## TEXT SECTION
The general elections held in Pakistan on February 8 herald a decisive shift in the terrain of mainstream politics. Candidates backed by Imran Khan’s effectively banned Pakistan Tehreek-e-Insaf (PTI) party were on course for a large plurality, if not a majority, in the new parliament before being cut down to size.
The authorities had suppressed and hounded PTI-supported candidates throughout the election campaign, with military-judicial manipulations depriving them of a party platform. The Pakistani judiciary locked up Khan himself with targeted cases of financial and moral corruption that ranged from the plausible to the ridiculous.
On polling day, mobile and internet services were shut down in a bid to suppress voter turnout. However, the electorate, especially young people and women in core urban areas, came out in droves to vote for PTI-backed independents.
These candidates were on course for victory in or close to a majority of the 266 directly elected seats before vote counting was slowed down and then stopped in many areas. Intelligence officers intervened in favor of candidates from the parties that currently have the support of Pakistan’s military establishment, such as the Pakistan Muslim League–Nawaz (PMLN) in Punjab and Muttahida Qaumi Movement (MQM) in Karachi.
Farce
The brazen intervention resulted in some scarcely believable results. Former prime minister Nawaz Sharif was handed victory in a Lahore constituency, where the final tally of votes exceeded the number of actual votes cast. The MQM, which has been in secular decline for over a decade, miraculously secured the majority of seats in its former stronghold of Karachi.

## INFORMATION PROVIDED
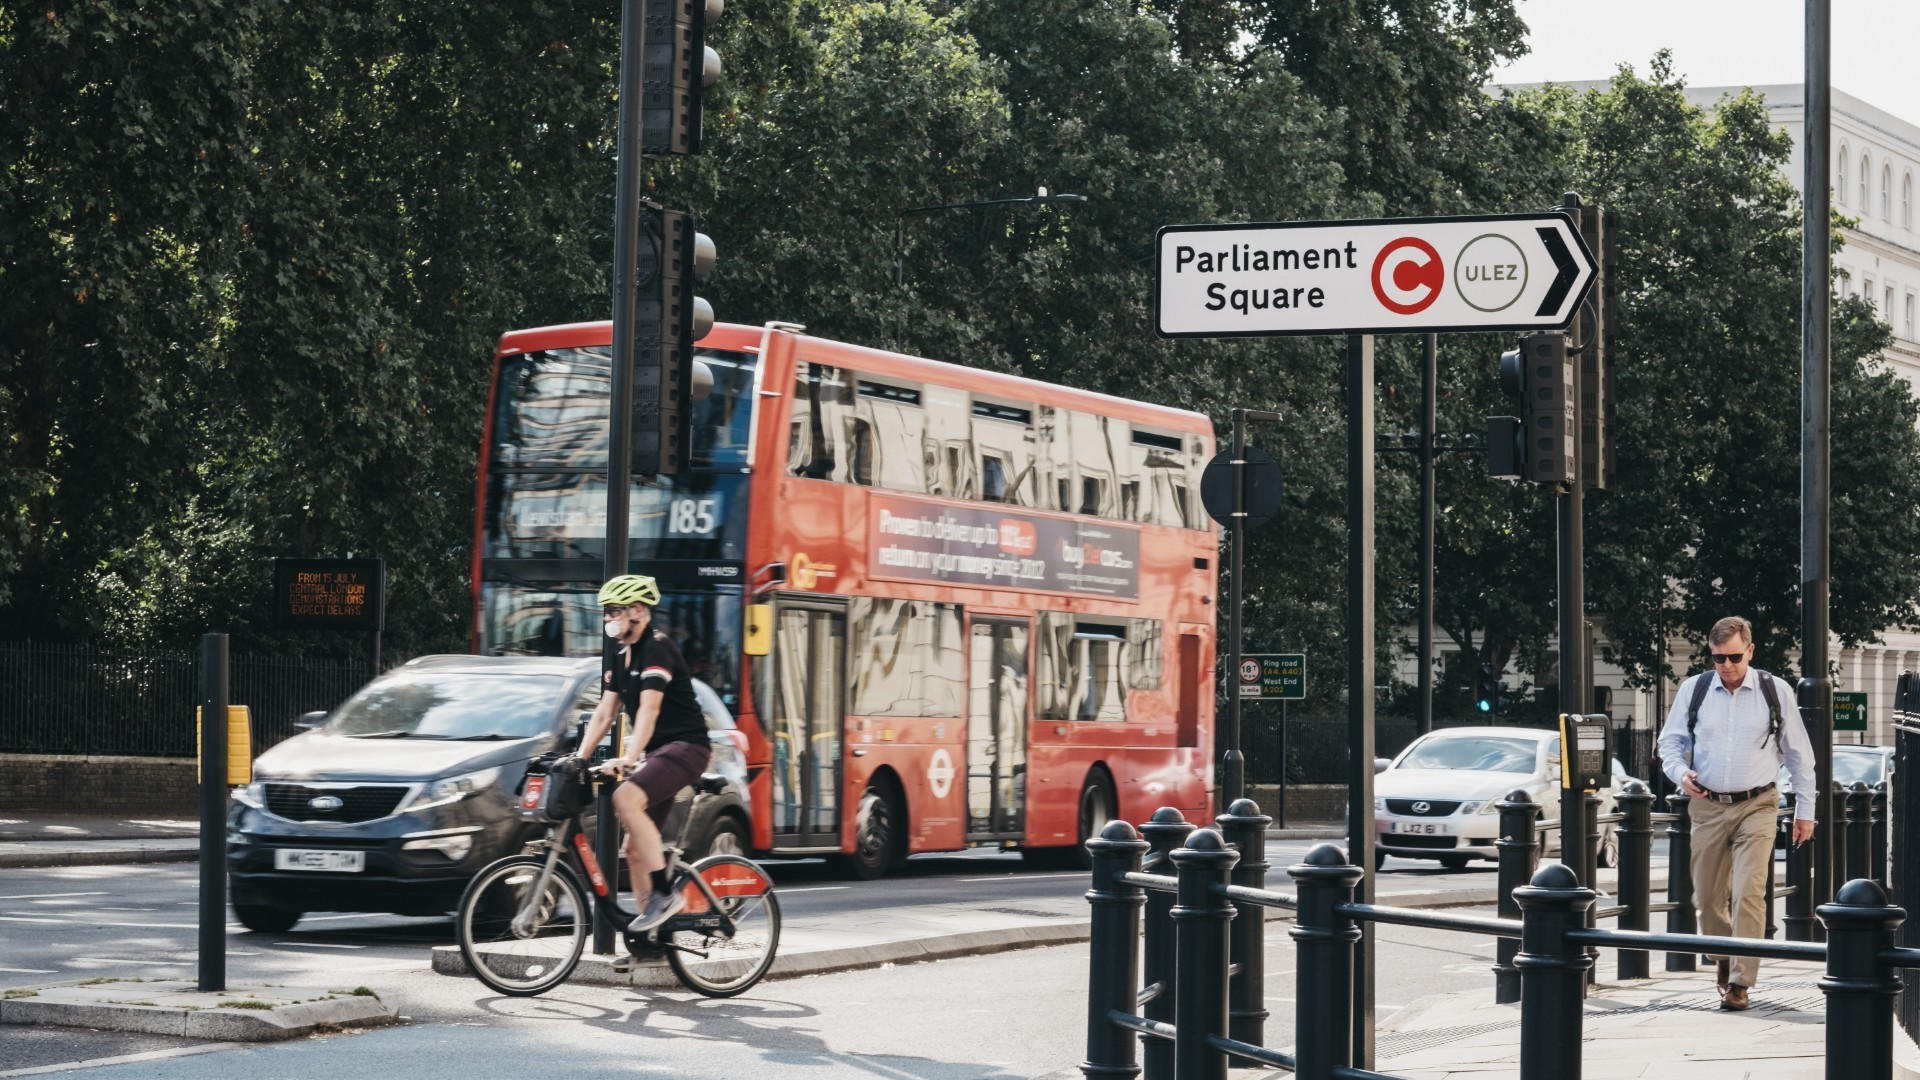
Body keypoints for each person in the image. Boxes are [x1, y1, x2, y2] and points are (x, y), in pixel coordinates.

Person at [1655, 615, 1816, 1011]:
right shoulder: (1695, 690)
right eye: (1717, 658)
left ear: (1750, 651)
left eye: (1733, 657)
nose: (1726, 666)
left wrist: (1805, 810)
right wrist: (1680, 773)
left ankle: (1741, 982)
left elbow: (1799, 755)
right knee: (1706, 900)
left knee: (1748, 891)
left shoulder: (1773, 690)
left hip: (1758, 804)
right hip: (1707, 806)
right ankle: (1724, 957)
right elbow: (1669, 744)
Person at [573, 574, 713, 932]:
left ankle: (664, 895)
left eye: (614, 611)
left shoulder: (658, 648)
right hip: (660, 753)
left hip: (686, 748)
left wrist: (631, 757)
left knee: (625, 798)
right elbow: (605, 714)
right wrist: (578, 757)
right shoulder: (622, 657)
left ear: (638, 611)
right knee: (633, 850)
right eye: (605, 613)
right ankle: (651, 937)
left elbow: (649, 711)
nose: (607, 619)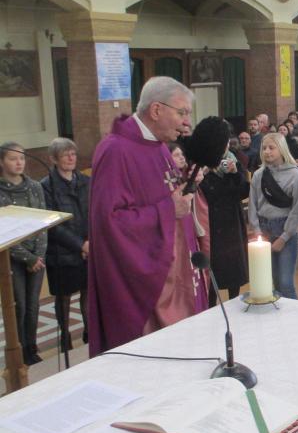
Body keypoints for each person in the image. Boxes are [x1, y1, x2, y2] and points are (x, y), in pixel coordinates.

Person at [87, 76, 207, 355]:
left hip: (177, 272)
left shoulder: (158, 147)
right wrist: (168, 209)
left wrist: (188, 183)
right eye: (182, 113)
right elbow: (110, 222)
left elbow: (164, 194)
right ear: (156, 110)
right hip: (147, 284)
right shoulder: (116, 150)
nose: (187, 122)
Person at [40, 138, 90, 351]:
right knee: (64, 297)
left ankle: (90, 330)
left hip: (88, 247)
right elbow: (53, 223)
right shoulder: (46, 185)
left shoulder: (85, 181)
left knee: (88, 291)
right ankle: (64, 335)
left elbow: (93, 212)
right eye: (65, 154)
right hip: (61, 251)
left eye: (73, 154)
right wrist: (80, 244)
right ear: (54, 159)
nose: (71, 158)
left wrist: (90, 242)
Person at [0, 142, 47, 365]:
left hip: (37, 256)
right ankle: (19, 351)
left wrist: (38, 256)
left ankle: (32, 348)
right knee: (19, 305)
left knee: (34, 305)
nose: (19, 162)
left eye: (22, 158)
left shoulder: (35, 187)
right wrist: (28, 258)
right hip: (12, 259)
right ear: (2, 162)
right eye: (12, 158)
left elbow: (44, 222)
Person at [250, 133, 298, 300]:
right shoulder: (259, 175)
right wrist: (257, 231)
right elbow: (253, 205)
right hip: (264, 229)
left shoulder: (295, 175)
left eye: (271, 148)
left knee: (286, 283)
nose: (267, 151)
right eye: (264, 148)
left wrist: (285, 236)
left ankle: (295, 320)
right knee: (272, 282)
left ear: (281, 150)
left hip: (285, 229)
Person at [200, 140, 249, 306]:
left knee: (232, 269)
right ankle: (210, 308)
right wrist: (204, 173)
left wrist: (234, 173)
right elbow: (199, 193)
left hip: (232, 222)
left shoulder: (234, 162)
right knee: (213, 270)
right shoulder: (201, 165)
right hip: (211, 223)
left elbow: (243, 191)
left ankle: (234, 304)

## EXERCISE 1
In the text on Pakistan's February 8 elections, what happened to mobile and internet services on polling day?
## EXERCISE 2
Can you summarize the text on Pakistan's February 8 elections in two sentences?

## RESPONSE BOX 1
They were shut down in a bid to suppress voter turnout.

## RESPONSE BOX 2
Despite a campaign of suppression against candidates backed by Imran Khan's effectively banned PTI, with Khan himself jailed, voters, especially young people and women in core urban areas, turned out in large numbers and put those candidates on course for a plurality or even a majority. Vote counting was then slowed and stopped while intelligence officers intervened for military-backed parties such as the PMLN and MQM, producing scarcely believable results like Nawaz Sharif's Lahore win, where the final tally exceeded the votes actually cast.